True, the "low base" claim is sound with 77,934 vinyls sold compared with 44,876 albums in the previous annum while more than 19 million CDs were slid across a counter or flown across an ocean.
Yet as the Australian Music Retailers' Association's Sara Hood put it whimsically enough in the Sydney Morning Herald: "Customers have begun to do strange things such as buying music again."
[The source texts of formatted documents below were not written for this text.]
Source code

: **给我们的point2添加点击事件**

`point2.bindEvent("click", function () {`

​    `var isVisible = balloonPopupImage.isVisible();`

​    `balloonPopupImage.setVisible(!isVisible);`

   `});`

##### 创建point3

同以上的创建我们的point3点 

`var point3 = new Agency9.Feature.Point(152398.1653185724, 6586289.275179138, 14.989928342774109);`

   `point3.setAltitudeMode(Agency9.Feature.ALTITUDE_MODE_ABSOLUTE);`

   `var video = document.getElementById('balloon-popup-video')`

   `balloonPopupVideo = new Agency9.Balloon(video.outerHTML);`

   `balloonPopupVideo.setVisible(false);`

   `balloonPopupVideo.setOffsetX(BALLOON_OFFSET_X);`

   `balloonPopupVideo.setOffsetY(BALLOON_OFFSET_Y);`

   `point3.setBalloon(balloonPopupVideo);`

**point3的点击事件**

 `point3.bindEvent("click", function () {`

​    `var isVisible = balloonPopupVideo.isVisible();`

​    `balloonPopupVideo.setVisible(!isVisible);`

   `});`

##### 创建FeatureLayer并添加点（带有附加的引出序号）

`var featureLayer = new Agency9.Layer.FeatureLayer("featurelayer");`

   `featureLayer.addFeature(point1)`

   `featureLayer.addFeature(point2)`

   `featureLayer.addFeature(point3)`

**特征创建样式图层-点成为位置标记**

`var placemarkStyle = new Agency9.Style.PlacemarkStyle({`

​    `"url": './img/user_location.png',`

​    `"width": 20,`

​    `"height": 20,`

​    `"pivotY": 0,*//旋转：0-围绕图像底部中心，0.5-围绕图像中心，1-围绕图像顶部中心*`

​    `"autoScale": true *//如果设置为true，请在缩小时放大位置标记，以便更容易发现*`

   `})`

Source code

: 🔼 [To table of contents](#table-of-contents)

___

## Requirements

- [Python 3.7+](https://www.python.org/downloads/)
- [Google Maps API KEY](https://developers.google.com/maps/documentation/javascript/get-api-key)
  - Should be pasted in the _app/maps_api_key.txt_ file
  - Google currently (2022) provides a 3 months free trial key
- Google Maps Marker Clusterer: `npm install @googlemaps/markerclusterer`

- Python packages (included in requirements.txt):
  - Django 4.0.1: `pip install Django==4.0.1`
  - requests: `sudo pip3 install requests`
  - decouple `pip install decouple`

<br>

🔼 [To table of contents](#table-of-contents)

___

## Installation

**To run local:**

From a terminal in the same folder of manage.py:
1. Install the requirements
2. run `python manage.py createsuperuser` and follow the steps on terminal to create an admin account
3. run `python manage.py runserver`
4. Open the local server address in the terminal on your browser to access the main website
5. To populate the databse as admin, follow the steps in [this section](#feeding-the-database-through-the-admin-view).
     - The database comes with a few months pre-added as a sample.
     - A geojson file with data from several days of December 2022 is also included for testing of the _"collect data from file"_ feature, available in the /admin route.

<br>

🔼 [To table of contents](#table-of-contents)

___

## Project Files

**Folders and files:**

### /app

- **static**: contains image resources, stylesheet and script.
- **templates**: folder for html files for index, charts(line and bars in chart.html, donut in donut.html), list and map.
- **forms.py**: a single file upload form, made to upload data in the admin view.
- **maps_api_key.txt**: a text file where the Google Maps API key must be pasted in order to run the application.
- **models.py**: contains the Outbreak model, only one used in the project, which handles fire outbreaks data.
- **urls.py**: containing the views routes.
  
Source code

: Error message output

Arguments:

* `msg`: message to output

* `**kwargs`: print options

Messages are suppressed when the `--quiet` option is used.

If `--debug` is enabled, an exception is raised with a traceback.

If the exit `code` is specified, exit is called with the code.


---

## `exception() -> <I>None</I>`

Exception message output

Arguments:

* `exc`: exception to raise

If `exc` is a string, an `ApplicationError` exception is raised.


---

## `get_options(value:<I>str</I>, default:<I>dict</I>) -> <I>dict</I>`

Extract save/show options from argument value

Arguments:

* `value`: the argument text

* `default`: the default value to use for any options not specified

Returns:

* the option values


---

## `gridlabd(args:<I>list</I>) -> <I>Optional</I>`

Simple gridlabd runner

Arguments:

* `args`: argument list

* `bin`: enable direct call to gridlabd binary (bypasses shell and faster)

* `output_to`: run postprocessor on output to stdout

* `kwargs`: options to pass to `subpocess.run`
We'll also go along with Brisbane's Egg Records owner Ric Trevaskes who reckons the vinyl fightback is due to "the warm, rather than clinically perfect, sound delivered by vinyl."
That would include the surface noise, clicks and whirls from this correspondent's ancient Dave Brubeck Quartet discs sounding as if they were recorded in a studio with a roaring log fire.
The weird part here is that tech heads automatically assume that record collectors are only interested in augmenting their collections with heaps of daggy 1960s discs of has-beens with ducks'-arse hair-dos who warble Doo-wop.
Not so, as cool jazz, the classics, and good rock, are the go in our cellar of sound and which sound better on a turntable connected to an electric wireless rather than some tinny five-inch wide piece of glistening plastic, a CD.
So is there perhaps not a hint for the aforementioned Greens and their formulation of policy with a March state election?
Come on Greens' leader, Nick McKim, copy that semi-brilliant feds' Labor concept when aged punters were handed a set top box for their ancient Kriesler tele - pledge a turntable to those who assist the nature lovers' party back into power.
Chuck in a few old records too.
We may have to draw the line at Pentangle or Steeleye Span.
Supertramp, the Bee Gees and Tom Petty and the Heartbreakers are fine, of course.